Cette remarque était modérée comparée à une autre que Wilson avait faite en 2004 au National Post Business Magazine du Canada : les consommateurs japonais avaient du mal à prononcer les trois L de Lululemon.

« C’est drôle de les voir essayer de le dire », a déclaré Wilson au magazine. (Dans une interview ultérieure avec le New York Times, Wilson a nié avoir fait cette remarque. Wilson a démissionné en 2015.)

Des enfants sympas seulement

Le défunt PDG d’Abercrombie & Fitch, Mike Jeffries, qui a démissionné en 2014 et a récemment fait face à des accusations fédérales de trafic sexuel et de prostitution interétatique, avait également une mauvaise opinion de bon nombre de ses propres clients. Dans un article publié en 2006 dans Salon, le PDG a partagé son souhait que tous les clients d’Abercrombie soient jeunes, minces et beaux.

Tous les autres?

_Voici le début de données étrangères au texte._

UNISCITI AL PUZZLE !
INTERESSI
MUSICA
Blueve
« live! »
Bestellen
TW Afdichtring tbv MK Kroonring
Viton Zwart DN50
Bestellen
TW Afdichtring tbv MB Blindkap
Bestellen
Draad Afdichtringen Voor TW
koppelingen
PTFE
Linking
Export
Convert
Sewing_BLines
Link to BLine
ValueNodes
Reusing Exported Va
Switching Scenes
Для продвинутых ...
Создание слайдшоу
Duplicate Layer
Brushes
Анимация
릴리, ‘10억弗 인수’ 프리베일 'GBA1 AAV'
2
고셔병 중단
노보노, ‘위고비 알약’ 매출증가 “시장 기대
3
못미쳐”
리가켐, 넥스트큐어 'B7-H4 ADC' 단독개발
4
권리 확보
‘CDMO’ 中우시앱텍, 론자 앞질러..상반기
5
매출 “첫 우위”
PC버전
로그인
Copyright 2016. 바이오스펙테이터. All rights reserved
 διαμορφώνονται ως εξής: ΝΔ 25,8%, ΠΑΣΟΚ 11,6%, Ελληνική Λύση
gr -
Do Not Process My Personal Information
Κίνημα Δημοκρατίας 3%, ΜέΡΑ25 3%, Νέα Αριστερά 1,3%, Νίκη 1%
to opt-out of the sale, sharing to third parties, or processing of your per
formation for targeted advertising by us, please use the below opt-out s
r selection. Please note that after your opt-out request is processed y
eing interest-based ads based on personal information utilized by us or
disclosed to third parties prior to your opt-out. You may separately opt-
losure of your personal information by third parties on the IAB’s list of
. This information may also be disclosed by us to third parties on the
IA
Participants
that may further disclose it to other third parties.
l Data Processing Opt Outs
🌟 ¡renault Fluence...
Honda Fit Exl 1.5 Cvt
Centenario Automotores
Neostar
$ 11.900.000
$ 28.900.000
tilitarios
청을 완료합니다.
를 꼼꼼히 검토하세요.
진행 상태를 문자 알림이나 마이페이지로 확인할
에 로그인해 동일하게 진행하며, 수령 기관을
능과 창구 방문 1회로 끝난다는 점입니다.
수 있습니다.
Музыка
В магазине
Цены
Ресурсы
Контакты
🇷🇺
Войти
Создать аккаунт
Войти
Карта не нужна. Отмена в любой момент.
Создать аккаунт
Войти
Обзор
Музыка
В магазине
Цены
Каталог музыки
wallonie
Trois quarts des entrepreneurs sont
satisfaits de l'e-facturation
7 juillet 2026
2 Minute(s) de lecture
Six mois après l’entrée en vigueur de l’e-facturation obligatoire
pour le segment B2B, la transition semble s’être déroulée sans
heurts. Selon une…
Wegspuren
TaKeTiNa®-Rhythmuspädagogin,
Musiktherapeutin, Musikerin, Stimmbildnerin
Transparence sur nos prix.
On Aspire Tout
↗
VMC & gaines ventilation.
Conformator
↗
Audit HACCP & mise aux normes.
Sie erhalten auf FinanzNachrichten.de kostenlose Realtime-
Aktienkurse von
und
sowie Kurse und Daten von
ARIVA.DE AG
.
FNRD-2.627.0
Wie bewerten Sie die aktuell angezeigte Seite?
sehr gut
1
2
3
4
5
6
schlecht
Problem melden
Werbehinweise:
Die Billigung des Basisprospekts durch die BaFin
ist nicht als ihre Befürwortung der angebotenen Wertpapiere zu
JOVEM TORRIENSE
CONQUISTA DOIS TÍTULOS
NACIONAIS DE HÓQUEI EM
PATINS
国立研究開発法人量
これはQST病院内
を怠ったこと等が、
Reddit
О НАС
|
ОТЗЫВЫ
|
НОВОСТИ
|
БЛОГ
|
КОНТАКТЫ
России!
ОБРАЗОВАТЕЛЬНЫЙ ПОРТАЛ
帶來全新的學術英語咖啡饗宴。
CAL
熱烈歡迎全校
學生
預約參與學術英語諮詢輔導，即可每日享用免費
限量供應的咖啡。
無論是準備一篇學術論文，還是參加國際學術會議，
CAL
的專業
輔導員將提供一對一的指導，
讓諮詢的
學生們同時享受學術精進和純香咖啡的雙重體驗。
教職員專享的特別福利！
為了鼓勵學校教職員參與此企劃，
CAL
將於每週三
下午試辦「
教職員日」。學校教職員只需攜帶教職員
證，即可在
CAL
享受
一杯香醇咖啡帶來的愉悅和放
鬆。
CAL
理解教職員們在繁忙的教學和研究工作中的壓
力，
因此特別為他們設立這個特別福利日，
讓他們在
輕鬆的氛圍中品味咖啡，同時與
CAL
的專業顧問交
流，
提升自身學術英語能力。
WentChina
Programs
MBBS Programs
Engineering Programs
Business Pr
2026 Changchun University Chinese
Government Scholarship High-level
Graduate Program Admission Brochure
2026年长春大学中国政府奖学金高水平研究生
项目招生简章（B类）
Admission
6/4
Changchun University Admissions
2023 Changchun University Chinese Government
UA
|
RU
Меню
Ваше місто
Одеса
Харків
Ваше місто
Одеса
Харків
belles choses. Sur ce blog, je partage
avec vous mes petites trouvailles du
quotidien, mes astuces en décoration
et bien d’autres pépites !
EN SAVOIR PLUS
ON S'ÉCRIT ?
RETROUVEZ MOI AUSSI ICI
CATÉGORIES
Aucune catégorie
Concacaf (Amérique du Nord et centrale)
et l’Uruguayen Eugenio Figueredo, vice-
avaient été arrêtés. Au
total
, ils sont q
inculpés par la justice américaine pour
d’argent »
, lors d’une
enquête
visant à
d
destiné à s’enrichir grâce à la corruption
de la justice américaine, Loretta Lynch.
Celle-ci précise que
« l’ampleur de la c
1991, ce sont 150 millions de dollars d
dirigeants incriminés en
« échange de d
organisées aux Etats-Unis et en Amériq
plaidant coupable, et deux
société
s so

Aller se faire cuire un œuf.

« Franchement, nous nous acharnons sur les enfants cool », a déclaré Jeffries. « Nous nous acharnons sur le séduisant gamin entièrement américain avec une bonne attitude et beaucoup d’amis. Beaucoup de gens n’ont pas leur place [in Abercrombie]et ils ne peuvent pas appartenir.

Il a qualifié de « vanille » les autres marques qui « essayaient de cibler tout le monde : jeunes, vieux, gros, maigres ».

Aucun remboursement

Mais lorsqu’il s’agit de critiquer ses propres clients, rares sont les dirigeants qui battent le PDG de Ryanair, Michael O’Leary, qui a insulté ses propres voyageurs à plusieurs reprises.

O’Leary aurait déclaré que ceux qui oublient leur carte d’embarquement sont « stupides ». Il met au pilori les dépliants qui demandent des remboursements : « Vous n’obtenez pas de remboursement, alors allez-y. » Il a également ridiculisé les passagers de grande taille : « Personne ne veut s’asseoir à côté d’un très gros **** à bord. »

Pendant ce temps, alors que l’avenir de Bally est en jeu chez Campbell’s, Garza a partagé ce qu’il pensait des libertés rhétoriques que prennent les dirigeants d’entreprises comme Bally : « Il pense qu’il est un cadre supérieur dans une entreprise Fortune 500 et qu’il peut faire ce qu’il veut parce qu’il est un cadre.